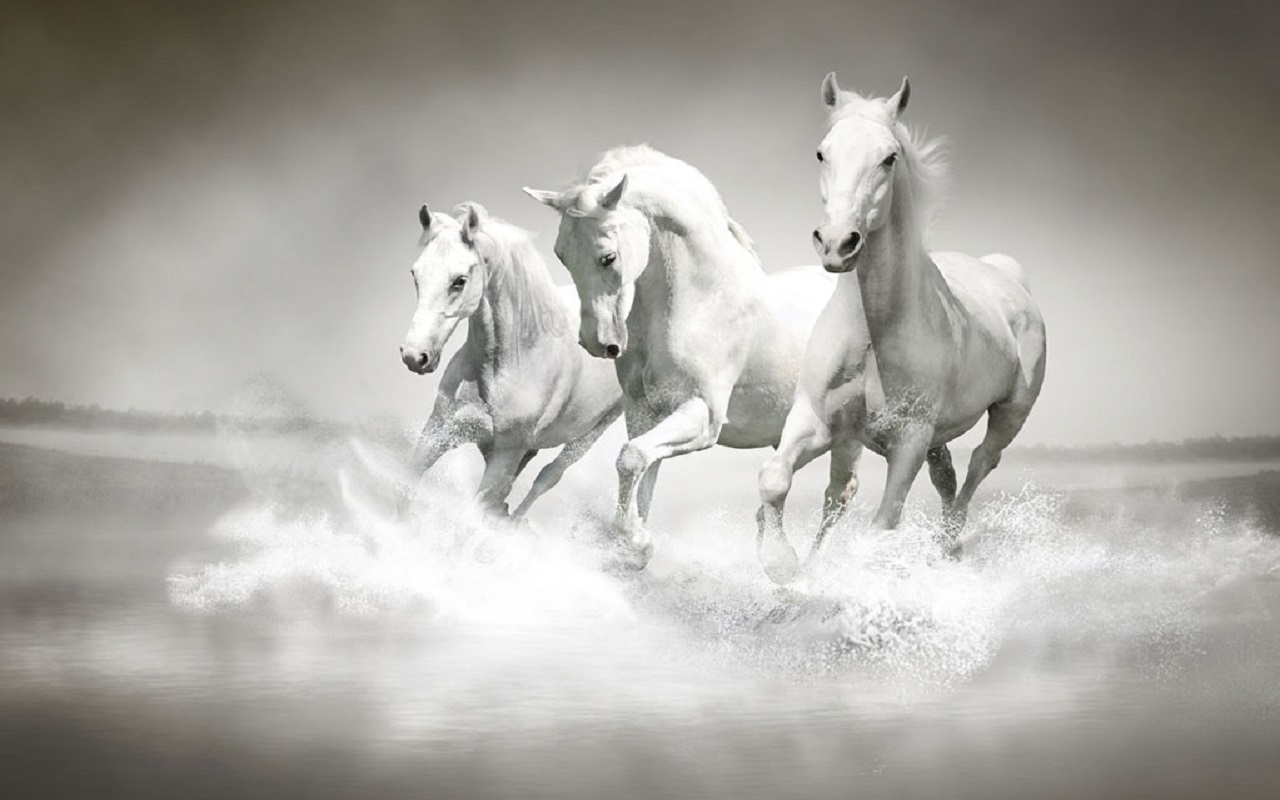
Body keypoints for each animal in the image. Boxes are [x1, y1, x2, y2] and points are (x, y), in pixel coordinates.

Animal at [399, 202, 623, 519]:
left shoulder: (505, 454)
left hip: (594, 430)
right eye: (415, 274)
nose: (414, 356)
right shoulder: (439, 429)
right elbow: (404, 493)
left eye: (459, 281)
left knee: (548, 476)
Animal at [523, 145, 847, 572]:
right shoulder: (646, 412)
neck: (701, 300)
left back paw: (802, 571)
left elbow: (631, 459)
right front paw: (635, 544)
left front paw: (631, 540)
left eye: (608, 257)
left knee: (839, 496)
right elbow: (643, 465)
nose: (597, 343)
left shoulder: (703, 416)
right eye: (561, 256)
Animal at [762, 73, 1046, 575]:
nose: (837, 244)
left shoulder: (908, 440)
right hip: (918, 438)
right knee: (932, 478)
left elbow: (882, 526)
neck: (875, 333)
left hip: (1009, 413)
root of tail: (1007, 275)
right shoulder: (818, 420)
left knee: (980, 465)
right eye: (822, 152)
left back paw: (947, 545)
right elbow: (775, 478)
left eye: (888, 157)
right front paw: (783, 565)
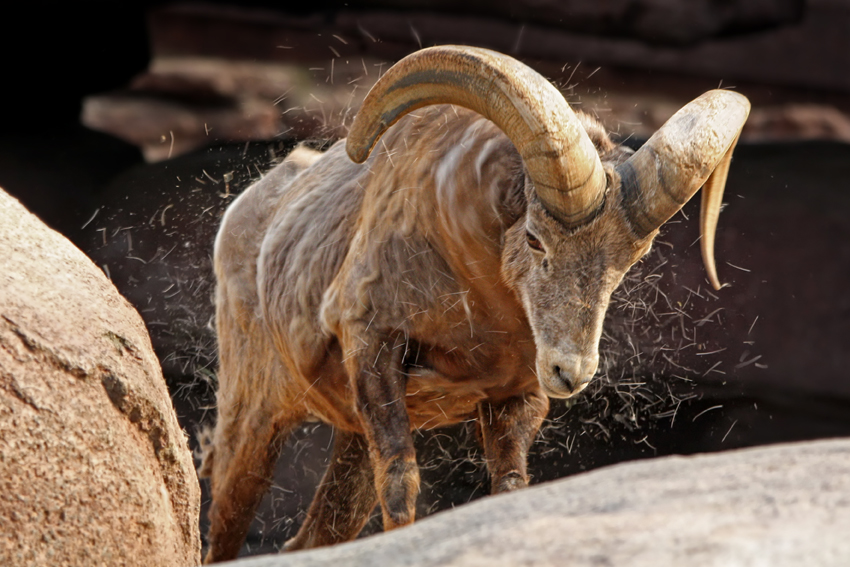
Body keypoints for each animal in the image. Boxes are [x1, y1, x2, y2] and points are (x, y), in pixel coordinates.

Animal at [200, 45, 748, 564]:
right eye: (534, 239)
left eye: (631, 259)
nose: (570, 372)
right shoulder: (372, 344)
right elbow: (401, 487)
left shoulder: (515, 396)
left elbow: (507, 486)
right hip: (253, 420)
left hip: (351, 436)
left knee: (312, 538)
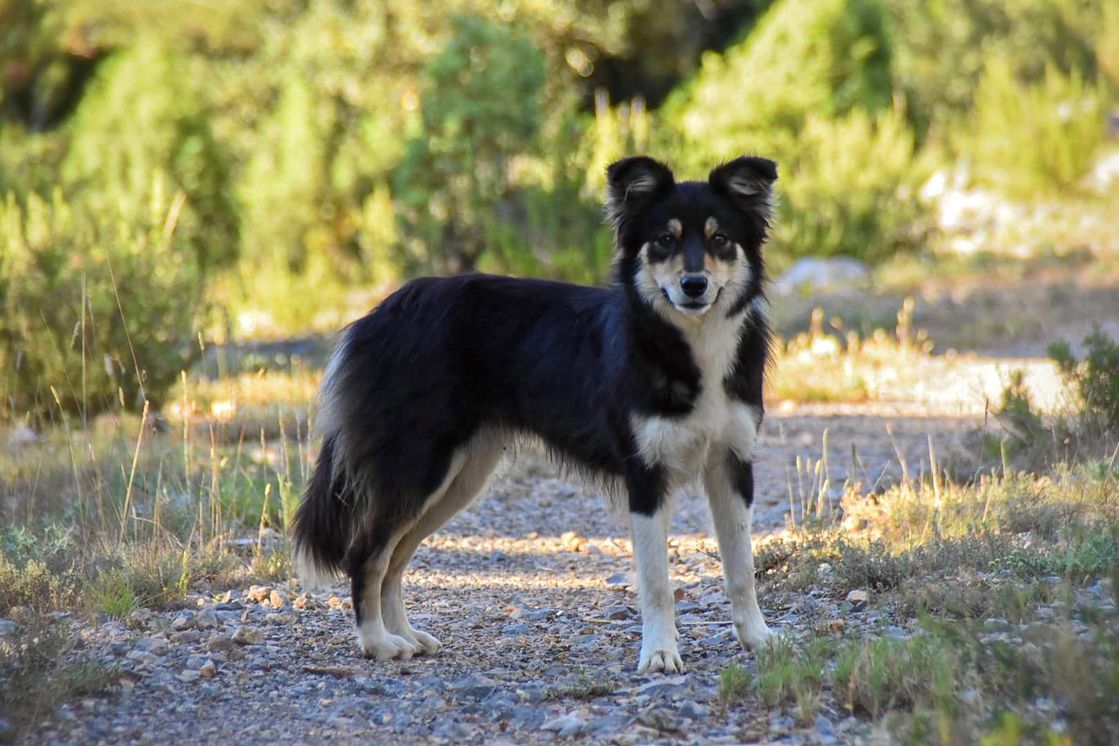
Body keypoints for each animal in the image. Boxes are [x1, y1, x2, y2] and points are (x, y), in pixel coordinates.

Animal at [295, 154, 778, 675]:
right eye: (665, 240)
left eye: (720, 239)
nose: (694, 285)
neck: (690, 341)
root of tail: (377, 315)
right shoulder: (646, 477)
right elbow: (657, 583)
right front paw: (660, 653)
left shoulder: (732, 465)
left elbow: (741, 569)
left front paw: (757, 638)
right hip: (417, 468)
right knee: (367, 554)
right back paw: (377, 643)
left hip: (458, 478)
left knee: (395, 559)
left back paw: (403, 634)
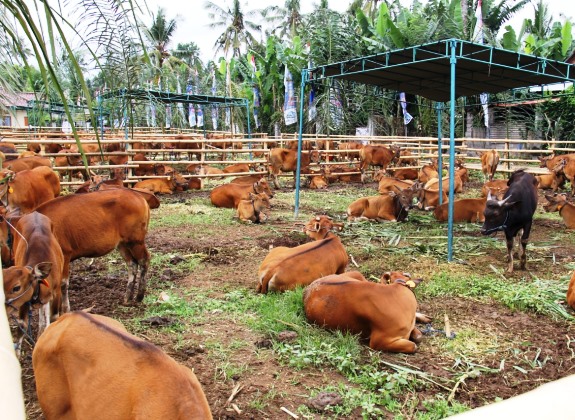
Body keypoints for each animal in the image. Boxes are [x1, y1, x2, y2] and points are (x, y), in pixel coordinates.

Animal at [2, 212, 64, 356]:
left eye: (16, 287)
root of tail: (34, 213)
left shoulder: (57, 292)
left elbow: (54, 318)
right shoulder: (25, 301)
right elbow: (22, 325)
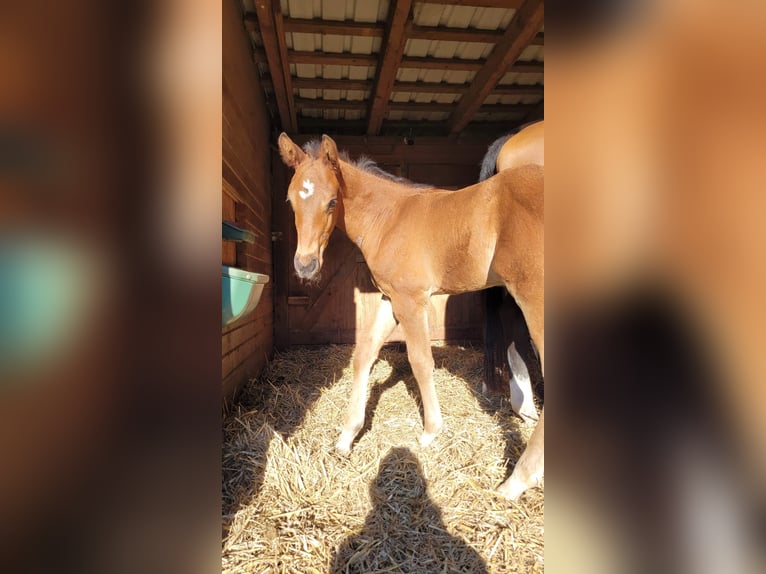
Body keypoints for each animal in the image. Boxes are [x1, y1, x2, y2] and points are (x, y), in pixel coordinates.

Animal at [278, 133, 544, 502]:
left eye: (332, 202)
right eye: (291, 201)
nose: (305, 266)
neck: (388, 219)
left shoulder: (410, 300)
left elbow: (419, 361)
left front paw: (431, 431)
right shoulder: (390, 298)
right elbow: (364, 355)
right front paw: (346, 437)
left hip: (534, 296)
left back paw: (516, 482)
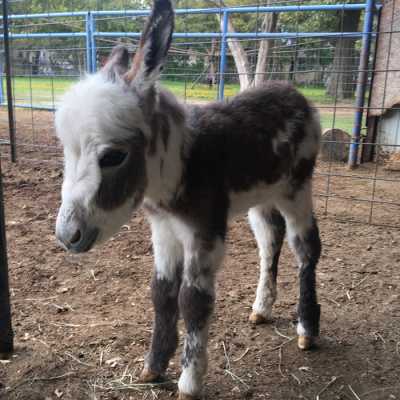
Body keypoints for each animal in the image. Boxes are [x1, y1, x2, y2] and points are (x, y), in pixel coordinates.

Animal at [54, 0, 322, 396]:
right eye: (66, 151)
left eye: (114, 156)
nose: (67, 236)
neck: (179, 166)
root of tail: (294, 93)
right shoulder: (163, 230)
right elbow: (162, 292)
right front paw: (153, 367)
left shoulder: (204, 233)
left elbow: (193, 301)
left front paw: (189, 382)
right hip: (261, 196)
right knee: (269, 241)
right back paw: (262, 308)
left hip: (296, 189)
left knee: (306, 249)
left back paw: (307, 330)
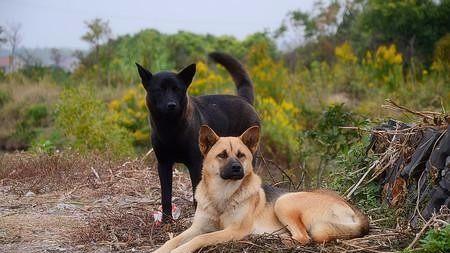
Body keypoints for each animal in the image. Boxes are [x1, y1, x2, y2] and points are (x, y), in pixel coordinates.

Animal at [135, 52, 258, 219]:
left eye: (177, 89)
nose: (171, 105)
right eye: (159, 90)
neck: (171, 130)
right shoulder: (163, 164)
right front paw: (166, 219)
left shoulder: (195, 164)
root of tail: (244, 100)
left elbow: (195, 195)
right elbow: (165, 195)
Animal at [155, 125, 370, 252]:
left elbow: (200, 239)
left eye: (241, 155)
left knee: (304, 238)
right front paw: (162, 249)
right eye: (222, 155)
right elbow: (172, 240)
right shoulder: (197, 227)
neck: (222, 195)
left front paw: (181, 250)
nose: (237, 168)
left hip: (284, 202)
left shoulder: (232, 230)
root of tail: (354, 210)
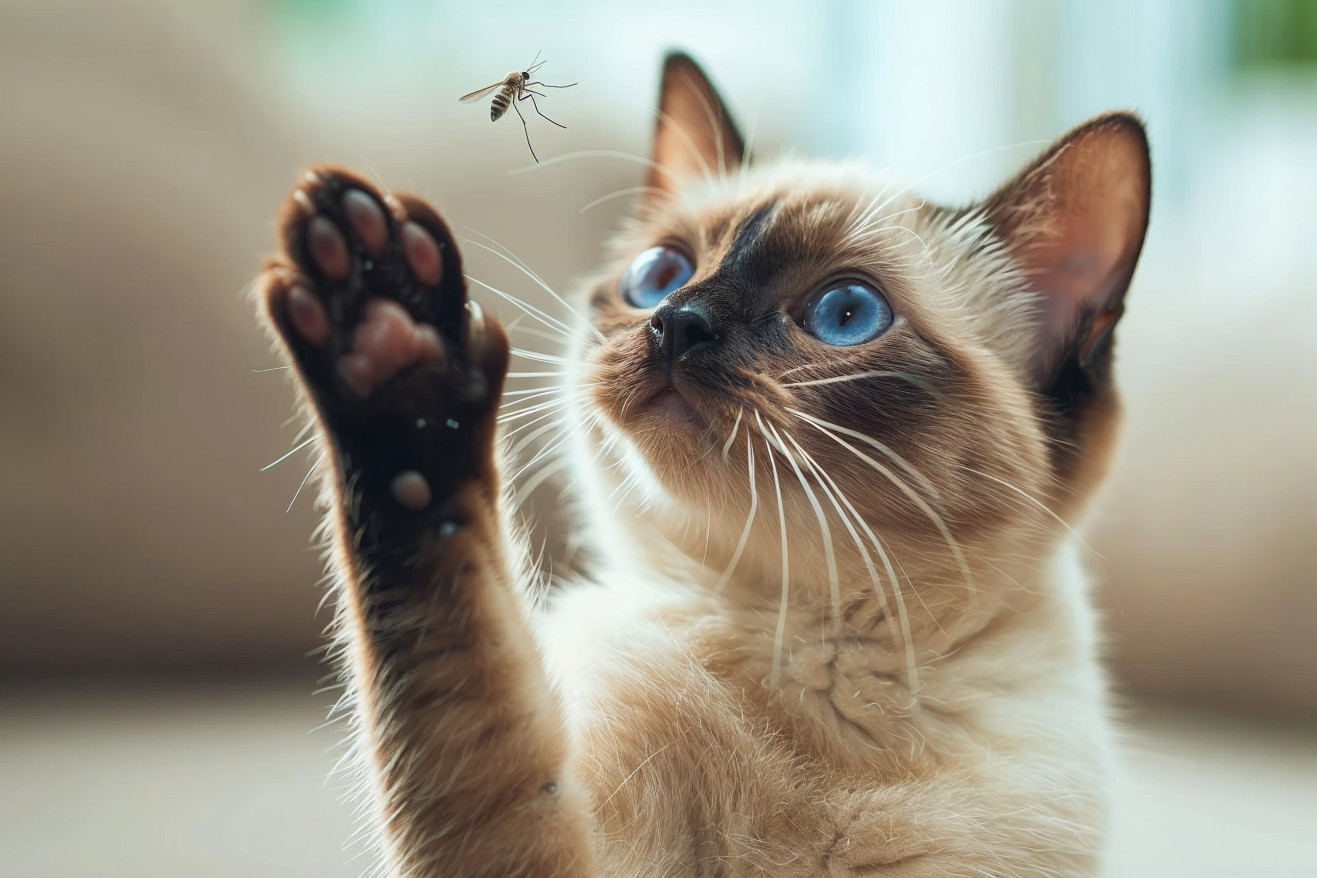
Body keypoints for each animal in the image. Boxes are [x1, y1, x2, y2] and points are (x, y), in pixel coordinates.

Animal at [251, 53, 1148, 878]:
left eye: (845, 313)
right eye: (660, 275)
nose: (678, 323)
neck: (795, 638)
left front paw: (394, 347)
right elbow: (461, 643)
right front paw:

■ Work to be completed: Restate the lines above from the one containing "left shoulder: (732, 465)" through the one containing "left shoulder: (410, 300)", inclusive, exactly and without pictures.

■ Answer for the task:
left shoulder: (732, 465)
left elbow: (741, 569)
left front paw: (757, 638)
right hip: (417, 468)
right knee: (367, 554)
right back paw: (377, 643)
left hip: (458, 478)
left knee: (395, 559)
left back paw: (403, 634)
Body keypoints for each animal in the image. Boxes are [x1, y1, x2, y2] and points are (x, y), in pixel coordinates.

Animal at [2, 212, 64, 356]:
left eye: (16, 287)
root of tail: (34, 213)
left shoulder: (57, 292)
left elbow: (54, 318)
right shoulder: (25, 301)
right elbow: (22, 325)
Body keypoints for each animal in the image. Boxes are [x1, y1, x2, y2] and points are (x, y), in pixel coordinates.

Animal at [278, 133, 544, 502]:
left eye: (332, 202)
right eye: (291, 201)
nose: (305, 266)
neck: (388, 219)
left shoulder: (410, 300)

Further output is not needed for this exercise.